● **WHAT THIS EXERCISE ASKS**
**a)** In the passage about the grandfather, how many miles round-trip did the bike ride to and from school cover?
**b)** Return the portion of the passage about the grandfather starting with "As soon as the" and going on through "and my family.".
**c)** Write the next part of the passage about the grandfather, picking up after its final sentence.

● **EXCERPT TO READ**

  As soon as the bus got to our middle school, the bus driver asked for the principal and told him I'd been disruptive and he didn't want me on the school bus from here on out. Two sentences was all we'd said, but I was effectively kicked off the bus that morning. The kid who started my day with what a f-ing nigger I was got a pat on the head. How I got to school from that day forward, school administration told me with an assured twang, was on me and my family.

   My Mom relented, after I swore I could do it, and bought me a BMX bike that I rode 4 miles round-trip, to and from school, for an entire school-year and some. Every day, deep in the panhandle. I volunteered at a nursing home that was on my way home, the better to constructively transmute my rage when the school bus would pass me and laughter would waft from the windows as I pedaled a bike, in traffic, in 90 degrees.

   In Florida the thunderstorms are Gothic and epic. It doesn't just rain, it  literally pours. Riding a bike to school in the rain was out of the question. You'd be soaked to the Hanes for 2/3 of the day in air-conditioning, miserable. Without fail, anytime it rained, my grandfather - who knew I'd been kicked off the bus and was a post-retirement school bus driver himself - would come and put my bike in the back of his station wagon and drive me to school. All the time. That's the kind of man he was.

   His passing this week was sudden, but merciful to him, in his sleep.The thought of losing him last week made my mouth widen in a grimace of pain akin to a CGI-sequence, like my jaw would unhinge. I cried until I saw rainbows around any source of light and felt unmoored.

 He wasn't my father. He has children who love him dearly. He has many grandchildren who love him equally and have their own great stories. Generations of love. He was our grandfather and there was enough of him to go around. The grandfather you could hug anytime because he appreciated kindness and family. He confirmed you with them, easily.That's what went through my mind earlier this week. It'll never happen quite that way again.

   A few years ago, I was visiting with him at his house. We were having a drink, some great Scotch. He offered me a beer as a chaser and I made a demonstration of tilt-pouring it into a glass, with all the elan I thought it intimated, and said, "See, Afi - I paid attention! It's just classier and old-school drinking beer from a glass, right?!"  Man drinks. Ha! Isn't this the best?

● **INFORMATION**
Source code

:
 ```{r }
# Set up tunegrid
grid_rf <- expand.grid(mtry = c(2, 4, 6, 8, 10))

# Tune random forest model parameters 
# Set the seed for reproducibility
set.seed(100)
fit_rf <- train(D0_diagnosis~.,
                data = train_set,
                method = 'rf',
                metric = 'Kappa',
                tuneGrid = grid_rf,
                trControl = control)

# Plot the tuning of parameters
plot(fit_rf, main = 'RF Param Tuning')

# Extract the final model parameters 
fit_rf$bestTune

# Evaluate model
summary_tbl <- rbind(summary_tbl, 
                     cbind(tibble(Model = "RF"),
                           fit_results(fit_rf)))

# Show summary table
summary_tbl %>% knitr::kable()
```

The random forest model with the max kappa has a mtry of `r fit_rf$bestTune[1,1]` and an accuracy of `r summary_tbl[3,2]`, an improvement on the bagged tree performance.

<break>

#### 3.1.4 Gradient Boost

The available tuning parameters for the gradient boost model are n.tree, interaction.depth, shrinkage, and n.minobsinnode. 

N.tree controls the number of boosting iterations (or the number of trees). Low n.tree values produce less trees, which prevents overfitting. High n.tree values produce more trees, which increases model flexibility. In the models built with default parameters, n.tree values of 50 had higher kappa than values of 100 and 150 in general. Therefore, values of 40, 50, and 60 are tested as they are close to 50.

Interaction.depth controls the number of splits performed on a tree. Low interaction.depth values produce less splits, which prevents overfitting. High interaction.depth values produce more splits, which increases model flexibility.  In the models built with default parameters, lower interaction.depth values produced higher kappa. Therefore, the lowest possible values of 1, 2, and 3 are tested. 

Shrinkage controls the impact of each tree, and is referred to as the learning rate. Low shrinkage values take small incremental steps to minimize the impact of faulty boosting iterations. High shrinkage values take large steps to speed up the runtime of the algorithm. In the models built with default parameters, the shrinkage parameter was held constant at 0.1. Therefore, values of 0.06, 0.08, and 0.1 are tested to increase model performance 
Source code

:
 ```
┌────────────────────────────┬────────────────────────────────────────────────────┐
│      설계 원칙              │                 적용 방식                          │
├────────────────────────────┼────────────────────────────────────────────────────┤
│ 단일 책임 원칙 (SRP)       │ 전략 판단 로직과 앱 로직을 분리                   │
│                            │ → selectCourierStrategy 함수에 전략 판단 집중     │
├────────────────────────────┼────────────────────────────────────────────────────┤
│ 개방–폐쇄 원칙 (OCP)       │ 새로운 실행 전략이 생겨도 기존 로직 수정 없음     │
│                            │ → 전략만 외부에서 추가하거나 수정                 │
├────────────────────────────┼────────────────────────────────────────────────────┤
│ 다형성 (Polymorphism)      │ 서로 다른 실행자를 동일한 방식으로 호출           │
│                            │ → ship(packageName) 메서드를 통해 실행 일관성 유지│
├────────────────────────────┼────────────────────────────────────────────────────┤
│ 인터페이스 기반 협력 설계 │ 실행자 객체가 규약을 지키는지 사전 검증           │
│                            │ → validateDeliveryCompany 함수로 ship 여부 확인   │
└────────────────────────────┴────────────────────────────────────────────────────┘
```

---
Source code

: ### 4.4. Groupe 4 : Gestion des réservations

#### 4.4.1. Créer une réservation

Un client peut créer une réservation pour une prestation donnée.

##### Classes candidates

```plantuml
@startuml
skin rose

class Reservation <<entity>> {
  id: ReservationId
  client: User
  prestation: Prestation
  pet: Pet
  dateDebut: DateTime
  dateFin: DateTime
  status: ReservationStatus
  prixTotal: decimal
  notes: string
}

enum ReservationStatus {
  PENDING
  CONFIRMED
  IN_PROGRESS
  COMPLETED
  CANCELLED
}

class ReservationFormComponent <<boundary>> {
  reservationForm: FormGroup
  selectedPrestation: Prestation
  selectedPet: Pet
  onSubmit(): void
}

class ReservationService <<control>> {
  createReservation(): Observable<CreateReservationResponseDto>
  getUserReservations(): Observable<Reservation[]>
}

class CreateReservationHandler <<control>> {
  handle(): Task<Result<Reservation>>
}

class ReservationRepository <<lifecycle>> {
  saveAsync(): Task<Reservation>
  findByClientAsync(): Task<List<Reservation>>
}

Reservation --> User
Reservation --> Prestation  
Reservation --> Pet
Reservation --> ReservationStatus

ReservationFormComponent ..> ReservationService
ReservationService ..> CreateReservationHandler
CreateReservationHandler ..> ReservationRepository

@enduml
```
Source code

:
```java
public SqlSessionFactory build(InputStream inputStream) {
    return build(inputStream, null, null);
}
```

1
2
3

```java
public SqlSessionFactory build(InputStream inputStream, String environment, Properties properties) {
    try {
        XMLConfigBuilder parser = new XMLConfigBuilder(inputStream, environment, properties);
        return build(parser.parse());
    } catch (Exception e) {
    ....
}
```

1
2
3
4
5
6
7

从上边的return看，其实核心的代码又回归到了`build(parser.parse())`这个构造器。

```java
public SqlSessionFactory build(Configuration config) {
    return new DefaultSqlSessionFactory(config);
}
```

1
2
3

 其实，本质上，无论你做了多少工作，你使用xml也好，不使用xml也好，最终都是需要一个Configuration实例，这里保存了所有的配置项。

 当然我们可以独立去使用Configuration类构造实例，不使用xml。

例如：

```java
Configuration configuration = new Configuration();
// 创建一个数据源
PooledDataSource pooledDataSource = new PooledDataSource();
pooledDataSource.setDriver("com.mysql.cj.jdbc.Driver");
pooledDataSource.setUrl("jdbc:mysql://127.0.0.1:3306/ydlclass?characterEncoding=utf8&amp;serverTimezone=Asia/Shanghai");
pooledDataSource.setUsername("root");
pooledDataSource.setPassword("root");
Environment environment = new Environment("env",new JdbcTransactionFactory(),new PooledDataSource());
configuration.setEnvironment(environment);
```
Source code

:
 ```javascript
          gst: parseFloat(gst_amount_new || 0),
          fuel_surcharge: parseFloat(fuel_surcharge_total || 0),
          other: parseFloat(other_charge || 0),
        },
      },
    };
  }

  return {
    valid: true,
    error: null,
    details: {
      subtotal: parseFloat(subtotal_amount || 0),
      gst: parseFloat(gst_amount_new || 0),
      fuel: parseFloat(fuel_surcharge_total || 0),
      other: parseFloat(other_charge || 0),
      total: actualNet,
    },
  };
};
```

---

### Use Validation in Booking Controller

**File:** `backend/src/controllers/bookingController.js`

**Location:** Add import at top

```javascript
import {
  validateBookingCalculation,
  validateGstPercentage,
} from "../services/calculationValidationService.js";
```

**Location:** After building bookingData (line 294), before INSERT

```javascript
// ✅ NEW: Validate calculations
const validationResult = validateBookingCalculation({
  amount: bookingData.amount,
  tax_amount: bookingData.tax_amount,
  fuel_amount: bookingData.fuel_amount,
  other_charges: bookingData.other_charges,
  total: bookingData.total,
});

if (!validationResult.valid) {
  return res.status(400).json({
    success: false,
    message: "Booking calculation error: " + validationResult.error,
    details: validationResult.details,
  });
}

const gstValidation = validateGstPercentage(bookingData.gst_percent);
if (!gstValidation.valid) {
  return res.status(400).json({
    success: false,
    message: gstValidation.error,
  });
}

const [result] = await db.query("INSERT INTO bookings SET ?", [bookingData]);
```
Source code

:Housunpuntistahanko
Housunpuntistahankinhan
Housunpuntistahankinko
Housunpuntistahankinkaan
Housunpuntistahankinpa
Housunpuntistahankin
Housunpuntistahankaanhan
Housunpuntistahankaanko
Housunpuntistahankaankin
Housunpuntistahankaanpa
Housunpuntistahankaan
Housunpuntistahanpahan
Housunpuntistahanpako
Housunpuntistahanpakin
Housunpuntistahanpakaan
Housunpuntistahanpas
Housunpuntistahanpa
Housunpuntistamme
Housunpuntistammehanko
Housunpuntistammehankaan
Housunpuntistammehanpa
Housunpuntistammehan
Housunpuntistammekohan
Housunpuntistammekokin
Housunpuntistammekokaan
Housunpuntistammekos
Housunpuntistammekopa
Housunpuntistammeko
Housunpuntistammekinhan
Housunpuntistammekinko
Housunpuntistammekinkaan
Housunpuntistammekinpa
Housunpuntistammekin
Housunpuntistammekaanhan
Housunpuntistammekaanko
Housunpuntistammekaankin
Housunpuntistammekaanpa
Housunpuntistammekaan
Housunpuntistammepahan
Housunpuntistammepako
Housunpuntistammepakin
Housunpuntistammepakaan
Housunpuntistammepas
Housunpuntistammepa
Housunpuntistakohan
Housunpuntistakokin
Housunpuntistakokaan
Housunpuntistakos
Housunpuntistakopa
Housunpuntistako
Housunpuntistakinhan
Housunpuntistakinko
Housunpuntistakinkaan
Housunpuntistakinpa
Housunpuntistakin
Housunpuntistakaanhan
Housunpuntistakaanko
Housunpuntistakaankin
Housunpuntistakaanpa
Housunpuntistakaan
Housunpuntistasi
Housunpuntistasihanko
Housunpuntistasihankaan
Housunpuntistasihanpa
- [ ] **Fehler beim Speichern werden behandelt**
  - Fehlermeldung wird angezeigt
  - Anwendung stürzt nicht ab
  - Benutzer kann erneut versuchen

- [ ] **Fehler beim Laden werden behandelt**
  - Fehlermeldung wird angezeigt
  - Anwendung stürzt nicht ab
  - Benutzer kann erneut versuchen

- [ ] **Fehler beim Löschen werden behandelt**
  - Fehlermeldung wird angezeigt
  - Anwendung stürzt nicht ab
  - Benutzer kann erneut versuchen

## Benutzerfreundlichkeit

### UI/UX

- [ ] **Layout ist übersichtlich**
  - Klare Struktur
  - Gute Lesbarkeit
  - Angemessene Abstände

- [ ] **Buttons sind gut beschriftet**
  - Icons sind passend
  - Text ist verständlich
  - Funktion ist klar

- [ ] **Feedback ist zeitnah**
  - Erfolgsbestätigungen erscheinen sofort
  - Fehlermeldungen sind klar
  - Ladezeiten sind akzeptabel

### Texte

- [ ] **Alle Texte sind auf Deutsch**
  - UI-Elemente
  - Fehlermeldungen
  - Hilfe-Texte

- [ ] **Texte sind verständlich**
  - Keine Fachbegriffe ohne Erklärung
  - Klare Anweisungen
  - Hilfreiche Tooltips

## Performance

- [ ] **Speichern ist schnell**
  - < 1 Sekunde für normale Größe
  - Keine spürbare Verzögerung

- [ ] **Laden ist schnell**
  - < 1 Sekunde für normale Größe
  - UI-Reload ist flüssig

● **EXERCISE ANSWERS**
**a)** 4 miles

**b)**
As soon as the bus got to our middle school, the bus driver asked for the principal and told him I'd been disruptive and he didn't want me on the school bus from here on out. Two sentences was all we'd said, but I was effectively kicked off the bus that morning. The kid who started my day with what a f-ing nigger I was got a pat on the head. How I got to school from that day forward, school administration told me with an assured twang, was on me and my family.

**c)**
   "Oh, Karl," he laughed, "I started doing that in World War II because all the GI's used to put their cigarettes out in beer cans all over the place, without asking whose it was. Why, if you didn't pour it in a glass, well, you didn't know what the hell you'd be drinking! We just didn't want to swallow cigarette butts." We laughed our asses off. I thought it'd been a classy gesture all these years - he was the one who'd co-hosted Mad Men-style cocktail hours with my grandmother, right down to crystal lighters and ashtrays. Instead, he was just being practical. He was also a fountain of wisdom - you could ask him anything.

   We will all miss him but we know he had a great life. No family or person is perfect, but we always had and have metric tons of love. No matter what, ultimately, occasional furies and arguments aside. We will remain so: it's what we lived, what we saw, what we were taught. He is surely with my grandmother now, his lost loved ones, daughter, and God. 

   One of the last things my grandfather said to me was, "I never worry about you, Karl." I thought, that's impossible. I chose two adulthood professions, theater and journalism, that were precarious at best. But he said it was true. And that my father couldn't say it and he did... it meant and means a priceless value. And he's right. So, to my grandfather, one of my heroes:  I'm honored to have known you and been your grandson. Thank you for sharing and teaching me your love of books and magazines. There was information in there, he said, and there is. A world of it. Between my mother's gift of words, spoken and written, and his voracious reading, it became my passion. Thanks again, Afi. I love you. 

Skaal!

- Karl 




  

1 comment:

  1. Hi Karl, this is your mom's cousin Jerry. Thanks for sharing these wonderful stories of Uncle Jim and your own childhood. Hope to see you at the Dunes soon.